**Text passage**.
• • •

The SEMI forecast press release is here.

SEMI forecasts mostly for the equipment industry (SEMI actually is not just the first 4 letters of semiconductor but stands for Semiconductor Equipment and Materials International), although obviously a major input into how much equipment will be purchased is how much acreage of semiconductor will be built.

The numbers are all over the place. Jan to May this year versus last shows Europe up 17%, Japan up 50% (wow), North America down 22%, Korea up 23%, Taiwan down 26% and China down 20%. The weakness of the Japanese Yen (and the Euro) feed negatively into these numbers. Interesting there is a lot of ramping of 200mm capacity this year and next and, at least anectodally, used 200mm equipment pricing has firmed. SEMI is predicting 3 years of growth (although since of of those years is 2014 I’m not sure it counts as a prediction.


Then the show opened with a keynote panel about the challenges of getting to sub-14nm. It was moderated by Jo De Boeck of imec, Mike Campbell of Qualcomm, Shubhashish Mitra of Stanford, Calvin Cheung of ASE and Gary Patton. The events guide lists him as being at IBM but he is now the CTO of GlobalFoundries.

Gary reiterated what I’ve heard many others say. He is not afraid of the technical challenges of going to the next node, he is sure we will find ways to do that. The challenge is to keep the costs under control. He said he has 10nm and 7nm teams in Malta (New York). Since it is now not possible to get 35-40% cost reduction per transistor anymore there needs to be a focus on how to add more value: RF front-end modules, 3D and 2.5D technologies, and things like Micron’s HMC (where IBM made the logic slice).

Mike of Qualcomm said that it is necessary to take a more system approach and worry about system yield percentage. One challenge is changes due to stress when building 3D designs in tiny packages which affects yield and reliability. He also threw out a statistic that it takes 12-26 weeks to run the verification vectors prior to tapeout.

Shubhashish said similar things, pointing out that to get things like serious power reduction you have to start from computer architecture, system architecture, packaging. Get it all into a tiny space. It is not just the 7nm or 5nm transistor.

• • •

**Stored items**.
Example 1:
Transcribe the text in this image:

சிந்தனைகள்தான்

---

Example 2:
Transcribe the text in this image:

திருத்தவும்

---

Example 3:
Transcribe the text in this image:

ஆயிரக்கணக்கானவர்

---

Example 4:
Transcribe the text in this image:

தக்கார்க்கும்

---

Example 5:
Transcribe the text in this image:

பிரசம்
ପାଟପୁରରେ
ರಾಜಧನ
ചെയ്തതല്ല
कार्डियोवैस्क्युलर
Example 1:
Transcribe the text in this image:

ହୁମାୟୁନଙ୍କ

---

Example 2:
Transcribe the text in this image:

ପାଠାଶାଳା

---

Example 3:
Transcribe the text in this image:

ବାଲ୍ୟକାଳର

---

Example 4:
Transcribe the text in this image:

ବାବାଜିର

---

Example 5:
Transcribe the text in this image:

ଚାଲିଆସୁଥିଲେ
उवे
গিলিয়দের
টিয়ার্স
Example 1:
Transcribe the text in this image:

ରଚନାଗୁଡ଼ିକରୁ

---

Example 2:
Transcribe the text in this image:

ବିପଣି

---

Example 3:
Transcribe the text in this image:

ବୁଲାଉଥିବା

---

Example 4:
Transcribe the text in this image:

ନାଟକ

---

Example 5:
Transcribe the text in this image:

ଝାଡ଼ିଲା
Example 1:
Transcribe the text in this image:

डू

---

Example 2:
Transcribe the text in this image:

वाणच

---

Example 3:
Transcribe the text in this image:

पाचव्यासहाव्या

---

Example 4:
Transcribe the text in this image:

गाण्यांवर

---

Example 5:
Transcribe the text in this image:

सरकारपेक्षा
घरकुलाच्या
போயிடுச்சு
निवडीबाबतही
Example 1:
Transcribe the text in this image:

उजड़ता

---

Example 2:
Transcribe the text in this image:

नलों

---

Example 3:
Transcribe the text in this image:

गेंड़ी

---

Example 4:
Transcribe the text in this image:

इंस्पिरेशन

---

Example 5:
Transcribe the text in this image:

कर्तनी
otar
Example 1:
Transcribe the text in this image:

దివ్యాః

• • •

**Work order**. Carry on the semiconductor industry article from its last sentence. The records above stand apart from the semiconductor industry article.

**Answer to the problem**.
In fact there was general agreement that debugging issues and reducing variation (in the most general of senses) to reduce them occurring was really important. Especially with time to market constraints. There is no yield model across the while chain. In big systems it can be almost impossible to discover which chip is failing.

Calvin said that introducing a new packaging product would take 12-18 months and then a 6-month yield ramp. In the old days they would ramp just a few thousand so if they were bad the cost was manageable. Now a Qualcomm chip ramps instantly to millions. A missing piece of the puzzle is that in semiconductor there is a test key in the scribe so many problems can be detected in real time once they are introduced. There needs to be something for assembly since with ramps, millions of parts are lost if something is systematically wrong. With a new node every 12 months this is a huge problem for the OSATs.

Gary said they use PDF solutions to keep track of systematic yield detractors such as contact that never prints. There is nothing like that for assembly. Even with the front end all the tools speak different languages making it too hard to use data mining.

 Jo finished by asking them their dreams:

  • Shubhashish: 1000X increase in energy efficiency, improved component technologies such as carbon nanobubes
  • Mike: 7nm in volume yielding with the same defects/cm2 as 28nm and the same production ramp. Debug too long
  • Gary wanted a brain. Or components like a brain, low power, resilient, redundant etc
  • I missed what Calvin said. He probably would like the luxury of slower ramps!

Oh, and at lunch I saw a 22nm FD-SOI wafer at the SOITEC lunch. Only a blank one (it has the insulating box etc all done though), maybe I get to see a real one when I meet GlobalFoundries tomorrow.